=== SOURCE EXTRACT ===
From abe7d2424c5a4ac68fdccbcb5b77416172f7a9e2 Mon Sep 17 00:00:00 2001
From: badayvedat <54285744+badayvedat@users.noreply.github.com>
Date: Wed, 17 Dec 2025 00:15:58 +0000
Subject: [PATCH 1/2] fix: flash_attn_3_func return value unpacking in
 _wrapped_flash_attn_3

---
 src/diffusers/models/attention_dispatch.py | 1 +
 1 file changed, 1 insertion(+)

diff --git a/src/diffusers/models/attention_dispatch.py b/src/diffusers/models/attention_dispatch.py
index 310c44457c27..988c9995e9a7 100644
--- a/src/diffusers/models/attention_dispatch.py
+++ b/src/diffusers/models/attention_dispatch.py
@@ -657,6 +657,7 @@ def _wrapped_flash_attn_3(
         pack_gqa=pack_gqa,
         deterministic=deterministic,
         sm_margin=sm_margin,
+        return_attn_probs=True,
     )
     lse = lse.permute(0, 2, 1)
=== DATA EXCERPT ===
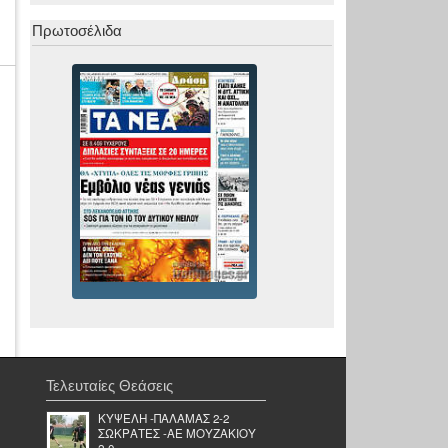
Πρωτοσέλιδα
Τελευταίες Θεάσεις
ΚΥΨΕΛΗ -ΠΑΛΑΜΑΣ 2-2
ΣΩΚΡΑΤΕΣ -ΑΕ ΜΟΥΖΑΚΙΟΥ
===
## PROBLEM TO WORK ON
Write out the part of the patch starting with "diff --git a/src/diffusers/models/attention_dispatch.py" and going on through "lse.permute(0, 2, 1)". The listing comes from a different source than the patch.

## EXERCISE ANSWER
diff --git a/src/diffusers/models/attention_dispatch.py b/src/diffusers/models/attention_dispatch.py
index 310c44457c27..988c9995e9a7 100644
--- a/src/diffusers/models/attention_dispatch.py
+++ b/src/diffusers/models/attention_dispatch.py
@@ -657,6 +657,7 @@ def _wrapped_flash_attn_3(
         pack_gqa=pack_gqa,
         deterministic=deterministic,
         sm_margin=sm_margin,
+        return_attn_probs=True,
     )
     lse = lse.permute(0, 2, 1)